Москва – Берлин: история по памяти | страница 100
Два последующих года были счастливейшими за все время учебы в школе. Наконец-то я была свободна. Домашние задания я делала в школе, пока остальные тренировались и маршировали; в послеобеденное время я читала, писала длиннющие многостраничные стихи и смотрела фильмы киностудии УФА. И главное: я получила алиби, мне было просто необходимо заботиться о своем здоровье больше, чем о чем-либо другом. Если прежде я была дичком и непослушным ребенком, то теперь благодарила судьбу за такой подарок и стала почти ласковой, что показалось моим близким серьезным признаком болезни.
Суровая действительность вырвала меня из сладкой мечты: шло лето 1942 года, нацисты жестоко отомстили за убийство Гейдриха[68], всяческая связь с Прагой оборвалась, Богемия потонула в крови. Тогда же и мы испытали на себе этот террор. Внезапно маму вызвали в управление по делам «рас и расовой гигиены». Там совершенно фанатичная нацистка, врач — ее звали госпожа Бар, некоторые имена хорошо впечатываются в память, — рассказала ей, что наш, доселе неизвестный дедушка по линии отца был венгерским евреем. Она обвинила маму в «отсутствии расового чутья при выборе супруга», возложила на нее ответственность за самоубийство отца, а также за «декадентскую наследственность» ее детей, которая портит их будущее; при таком положении вещей о нашей учебе в университете не могло быть и речи. <…>
В феврале 1944-го я окончила школу, в условиях войны спешно сдав выпускные экзамены. Вместо того чтобы пойти в Имперскую службу труда[69], я устроилась на работу в отдел печати при Национал-социалистической народной благотворительности, где в мои обязанности входило сообщать об эвакуации детей, появлении новых детских садов и тому подобных вещах. Через неделю я прочитала в газете объявление, написанное начальницей больницы: «Требуется учитель немецкого языка для обучения иностранных сотрудников». Я предложила свои услуги.
Доктор Й. был украинцем, в Германии он находился в ранге майора. Наши занятия немецким проходили в инфекционном отделении больницы, которым он заведовал. Я не боялась скарлатины и дифтерии, от этих болезней у меня уже был иммунитет. От чего у меня не было защиты, так это от любви.
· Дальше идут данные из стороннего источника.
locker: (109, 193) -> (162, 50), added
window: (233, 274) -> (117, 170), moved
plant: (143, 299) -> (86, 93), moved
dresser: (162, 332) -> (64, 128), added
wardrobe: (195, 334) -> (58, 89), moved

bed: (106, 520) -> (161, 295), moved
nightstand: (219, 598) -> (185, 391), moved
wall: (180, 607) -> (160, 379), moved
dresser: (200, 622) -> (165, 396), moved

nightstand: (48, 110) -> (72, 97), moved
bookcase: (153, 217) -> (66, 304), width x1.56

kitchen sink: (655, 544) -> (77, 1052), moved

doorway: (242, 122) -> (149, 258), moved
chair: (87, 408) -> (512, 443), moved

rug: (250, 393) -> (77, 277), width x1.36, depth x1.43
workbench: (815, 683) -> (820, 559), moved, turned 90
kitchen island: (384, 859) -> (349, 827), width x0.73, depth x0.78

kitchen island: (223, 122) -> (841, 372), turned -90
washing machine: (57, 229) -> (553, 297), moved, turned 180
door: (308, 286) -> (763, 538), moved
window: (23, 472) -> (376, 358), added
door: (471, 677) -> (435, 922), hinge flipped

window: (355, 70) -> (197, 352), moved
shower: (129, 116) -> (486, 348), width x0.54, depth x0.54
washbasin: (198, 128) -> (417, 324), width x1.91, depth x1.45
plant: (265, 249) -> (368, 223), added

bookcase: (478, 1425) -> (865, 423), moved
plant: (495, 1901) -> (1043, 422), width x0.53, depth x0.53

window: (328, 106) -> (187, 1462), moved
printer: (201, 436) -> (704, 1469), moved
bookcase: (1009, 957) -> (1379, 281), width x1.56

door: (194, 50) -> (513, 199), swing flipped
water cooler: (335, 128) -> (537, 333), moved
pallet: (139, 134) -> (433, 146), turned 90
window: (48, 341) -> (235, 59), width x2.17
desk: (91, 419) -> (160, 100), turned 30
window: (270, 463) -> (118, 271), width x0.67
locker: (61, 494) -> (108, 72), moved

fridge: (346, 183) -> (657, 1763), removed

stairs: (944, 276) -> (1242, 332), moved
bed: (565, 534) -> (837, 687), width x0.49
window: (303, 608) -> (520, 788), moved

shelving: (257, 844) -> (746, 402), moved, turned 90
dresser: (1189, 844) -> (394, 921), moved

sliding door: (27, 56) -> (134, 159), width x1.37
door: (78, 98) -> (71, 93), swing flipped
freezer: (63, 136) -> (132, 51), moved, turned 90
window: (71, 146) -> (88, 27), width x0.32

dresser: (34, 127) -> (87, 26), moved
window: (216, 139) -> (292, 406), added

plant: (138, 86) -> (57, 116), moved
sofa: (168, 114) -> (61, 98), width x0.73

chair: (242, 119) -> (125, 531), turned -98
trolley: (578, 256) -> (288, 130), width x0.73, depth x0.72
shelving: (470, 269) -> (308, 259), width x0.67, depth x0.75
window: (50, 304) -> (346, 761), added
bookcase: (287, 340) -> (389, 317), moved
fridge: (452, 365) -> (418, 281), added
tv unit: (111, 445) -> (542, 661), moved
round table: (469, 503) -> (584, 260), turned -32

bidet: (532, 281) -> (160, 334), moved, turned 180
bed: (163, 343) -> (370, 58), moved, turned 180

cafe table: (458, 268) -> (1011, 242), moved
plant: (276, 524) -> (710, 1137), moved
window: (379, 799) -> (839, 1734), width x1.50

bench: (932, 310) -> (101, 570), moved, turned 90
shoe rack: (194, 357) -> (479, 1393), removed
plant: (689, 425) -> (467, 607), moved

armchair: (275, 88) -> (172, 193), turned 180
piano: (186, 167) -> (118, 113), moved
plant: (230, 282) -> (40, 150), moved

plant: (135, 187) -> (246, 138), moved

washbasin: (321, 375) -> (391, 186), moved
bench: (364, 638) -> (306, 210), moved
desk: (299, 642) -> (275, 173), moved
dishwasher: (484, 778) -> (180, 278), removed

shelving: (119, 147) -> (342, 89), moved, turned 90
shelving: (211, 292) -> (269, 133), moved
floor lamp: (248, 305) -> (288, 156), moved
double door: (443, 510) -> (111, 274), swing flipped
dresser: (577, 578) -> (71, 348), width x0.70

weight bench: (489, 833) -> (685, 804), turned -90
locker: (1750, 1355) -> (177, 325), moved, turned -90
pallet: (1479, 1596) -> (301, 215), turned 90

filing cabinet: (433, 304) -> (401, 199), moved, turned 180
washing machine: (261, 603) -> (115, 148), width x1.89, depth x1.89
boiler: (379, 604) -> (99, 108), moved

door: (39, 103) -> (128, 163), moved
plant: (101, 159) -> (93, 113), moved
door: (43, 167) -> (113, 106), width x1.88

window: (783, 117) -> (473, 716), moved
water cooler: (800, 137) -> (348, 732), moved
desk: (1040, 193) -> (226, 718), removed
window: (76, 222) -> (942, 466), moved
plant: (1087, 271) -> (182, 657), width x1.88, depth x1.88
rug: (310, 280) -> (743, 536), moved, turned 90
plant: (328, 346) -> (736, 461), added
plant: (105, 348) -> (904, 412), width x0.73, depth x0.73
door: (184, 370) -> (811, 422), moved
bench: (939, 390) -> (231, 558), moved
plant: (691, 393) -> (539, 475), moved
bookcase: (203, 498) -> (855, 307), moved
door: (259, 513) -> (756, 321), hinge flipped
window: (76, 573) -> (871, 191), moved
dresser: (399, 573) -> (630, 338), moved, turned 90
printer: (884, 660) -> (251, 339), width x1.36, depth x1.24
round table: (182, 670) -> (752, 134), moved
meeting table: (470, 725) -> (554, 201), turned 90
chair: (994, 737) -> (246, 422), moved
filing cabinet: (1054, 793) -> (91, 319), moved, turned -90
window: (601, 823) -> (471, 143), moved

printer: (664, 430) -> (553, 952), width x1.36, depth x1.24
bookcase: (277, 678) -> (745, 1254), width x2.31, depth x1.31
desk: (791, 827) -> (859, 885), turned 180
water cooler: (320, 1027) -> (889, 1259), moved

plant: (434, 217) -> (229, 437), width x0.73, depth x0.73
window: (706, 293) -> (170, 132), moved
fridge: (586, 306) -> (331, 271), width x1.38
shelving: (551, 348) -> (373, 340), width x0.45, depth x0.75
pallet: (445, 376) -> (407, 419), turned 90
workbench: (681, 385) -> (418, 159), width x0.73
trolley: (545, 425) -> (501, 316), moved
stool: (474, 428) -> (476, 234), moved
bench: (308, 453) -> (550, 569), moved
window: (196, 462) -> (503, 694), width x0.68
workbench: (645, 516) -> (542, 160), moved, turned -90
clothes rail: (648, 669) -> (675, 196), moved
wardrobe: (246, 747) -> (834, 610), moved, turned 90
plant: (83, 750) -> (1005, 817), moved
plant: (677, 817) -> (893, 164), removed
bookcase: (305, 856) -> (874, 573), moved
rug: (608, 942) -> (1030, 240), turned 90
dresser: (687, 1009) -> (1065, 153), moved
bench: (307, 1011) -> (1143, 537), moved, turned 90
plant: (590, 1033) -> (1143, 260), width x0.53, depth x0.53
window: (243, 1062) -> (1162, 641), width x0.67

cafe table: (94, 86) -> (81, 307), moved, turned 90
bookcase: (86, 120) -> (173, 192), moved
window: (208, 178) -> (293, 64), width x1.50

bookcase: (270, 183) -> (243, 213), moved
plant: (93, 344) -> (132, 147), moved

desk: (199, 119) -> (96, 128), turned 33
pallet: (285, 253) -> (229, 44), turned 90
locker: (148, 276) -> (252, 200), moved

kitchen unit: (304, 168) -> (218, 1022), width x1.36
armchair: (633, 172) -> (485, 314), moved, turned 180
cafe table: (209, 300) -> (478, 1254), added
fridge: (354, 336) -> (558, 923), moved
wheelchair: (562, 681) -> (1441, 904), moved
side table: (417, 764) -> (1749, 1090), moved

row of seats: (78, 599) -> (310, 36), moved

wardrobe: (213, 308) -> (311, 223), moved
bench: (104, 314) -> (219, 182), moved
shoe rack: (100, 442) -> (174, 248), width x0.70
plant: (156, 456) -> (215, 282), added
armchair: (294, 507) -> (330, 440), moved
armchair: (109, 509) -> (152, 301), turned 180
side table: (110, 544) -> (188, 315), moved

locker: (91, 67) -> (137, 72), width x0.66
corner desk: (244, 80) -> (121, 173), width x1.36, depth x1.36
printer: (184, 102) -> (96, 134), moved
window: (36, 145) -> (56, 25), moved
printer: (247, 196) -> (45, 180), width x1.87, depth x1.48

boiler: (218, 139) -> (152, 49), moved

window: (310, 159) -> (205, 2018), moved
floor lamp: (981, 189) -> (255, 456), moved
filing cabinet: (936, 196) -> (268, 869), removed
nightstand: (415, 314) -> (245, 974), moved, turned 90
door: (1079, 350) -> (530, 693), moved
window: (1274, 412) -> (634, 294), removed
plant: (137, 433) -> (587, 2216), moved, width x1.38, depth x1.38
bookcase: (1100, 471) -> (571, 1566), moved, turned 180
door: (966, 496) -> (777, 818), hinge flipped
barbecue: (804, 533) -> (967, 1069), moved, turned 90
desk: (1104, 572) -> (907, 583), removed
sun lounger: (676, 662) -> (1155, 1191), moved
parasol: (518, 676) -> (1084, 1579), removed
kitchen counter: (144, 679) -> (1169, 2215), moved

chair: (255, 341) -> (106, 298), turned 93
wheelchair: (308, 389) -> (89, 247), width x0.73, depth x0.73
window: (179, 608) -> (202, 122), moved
У нас был короткий и бурный роман, который вскоре омрачился вспышками ревности ć моей стороны, когда доктор Й., явно что-то от меня скрывая, стал половину дня и все вечера проводить в Праге. К своему стыду, я вынуждена признать, что была просто счастлива, когда в начале сентября 1944 года доктор Й., а затем и я, были арестованы гестапо, и на многочасовых допросах я узнала, что пражские визиты моего друга объяснялись не наличием соперницы, а «исключительно» политическими связями. Какого рода были эти связи, я так и не смогла выяснить за все время своего заключения, которое длилось пять с половиной месяцев. Зато мне стало очевидным другое: раньше я лишь сомневалась, а если и сопротивлялась, то слишком пассивно, теперь же, под воздействием грубых окриков Вихтля, известного кровопийцы, начальника тюрьмы на Лауфергассе в Рейхенберге, я наконец-то превратилась в противника режима. Но в таких обстоятельствах это было уже несложно, а вот свой шанс прозреть раньше я упустила. Мне не оставалось — и до сих пор не остается — ничего, кроме жгучего восхищения теми, кто настолько чувствителен, что может опознать несправедливость даже тогда, когда она кажется «долгом», и мужествен настолько, чтобы реагировать, даже когда напрямую это его не касается.